Search code examples
phpregexpreg-replace-callback

preg_replace_callback pattern issue


I'm using the following pattern to capture links, and turn them into HTML friendly links. I use the following pattern in a preg_replace_callback and for the most part it works.

"#(https?|ftp)://(\S+[^\s.,>)\];'\"!?])#"

But this pattern fails when the text reads like so:

http://mylink.com/page[/b]

At that point it captures the [/b amusing it is part of the link, resulting in this:

<a href="http://woodmill.co.uk[/b">woodmill.co.uk[/b</a>]

I've look over the pattern, and used some cheat sheets to try and follow what is happening, but it has foxed me. Can any of you code ninja's help?


Solution

  • Ok I solved the problem. Thanks to @Cyborgx37 and @MikeBrant for your help. Here's the solution.

    Firstly I replaced my regexp pattern with the one that João Castro used in this question: Making a url regex global

    The problem with that pattern is it captured any trailing dots at the end, so in the final section of the pattern I added ^. making the final part look like so [^\s^.]. As I read it, do not match a trailing space or dot.

    This still caused an issue matching bbcode as I mentioned above, so I used preg_replace_callback() and create_function() to filter it out.
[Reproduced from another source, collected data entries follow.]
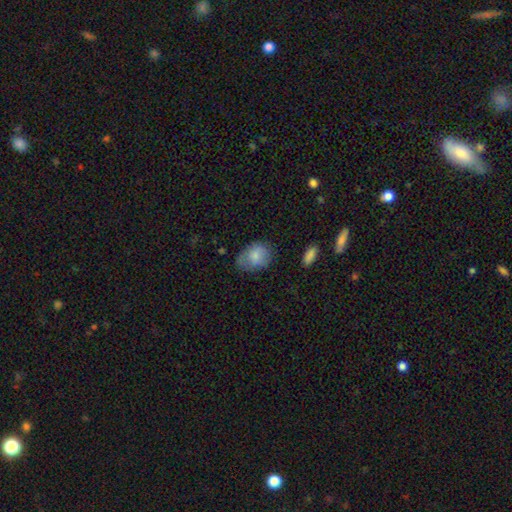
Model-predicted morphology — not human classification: Smooth or featured?
  - smooth: 79% *
  - featured or disk: 13%
  - star or artifact: 7%
How rounded?
  - in between: 67% *
  - round: 32%
  - cigar-shaped: 1%
Merging?
  - none: 55% *
  - minor disturbance: 31%
  - major disturbance: 11%
  - merger: 2%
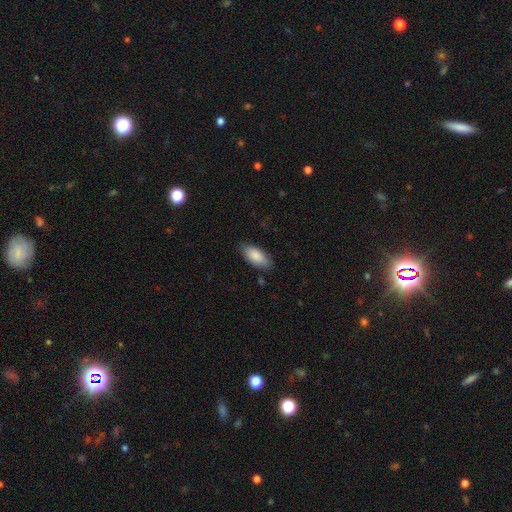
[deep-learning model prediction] smooth 86%, featured or disk 8%, star or artifact 6%. Down the decision tree: how rounded — in between (90%); merging — none (82%).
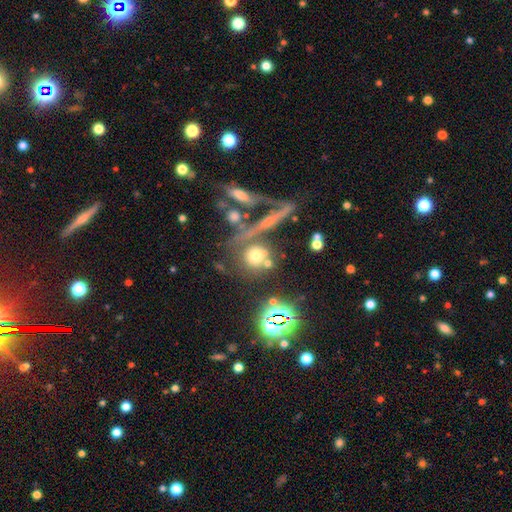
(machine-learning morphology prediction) A smooth galaxy with no disk features (62%) that is round (85%).

Vote fractions:
- Smooth or featured? smooth: 62% / star or artifact: 19% / featured or disk: 19%
- How rounded? round: 85% / in between: 12% / cigar-shaped: 4%
- Merging? none: 51% / merger: 28% / minor disturbance: 12% / major disturbance: 9%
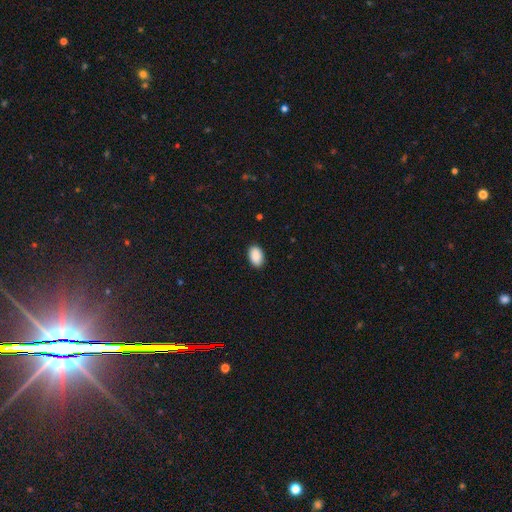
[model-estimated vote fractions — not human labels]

The final create_function() looks like this:

    create_function('$match','
                    $match[0] = preg_replace("/\[\/?(.*?)\]/", "", $match[0]);
                    $match[0] = preg_replace("/\<\/?(.*?)\>/", "", $match[0]);
                    $m = trim(strtolower($match[0]));
                    $m = str_replace("http://", "", $m);
                    $m = str_replace("https://", "", $m);
                    $m = str_replace("ftp://", "", $m);
                    $m = str_replace("www.", "", $m);
    
                    if (strlen($m) > 25)
                    {
                        $m = substr($m, 0, 25) . "...";
                    }
    
                    return "<a href=\"$match[0]\" target=\"_blank\">$m</a>";
    '), $string);
    

    Tests so far are looking good, so I'm happy it is now solved.

    Thanks again, and I hope this helps someone else :)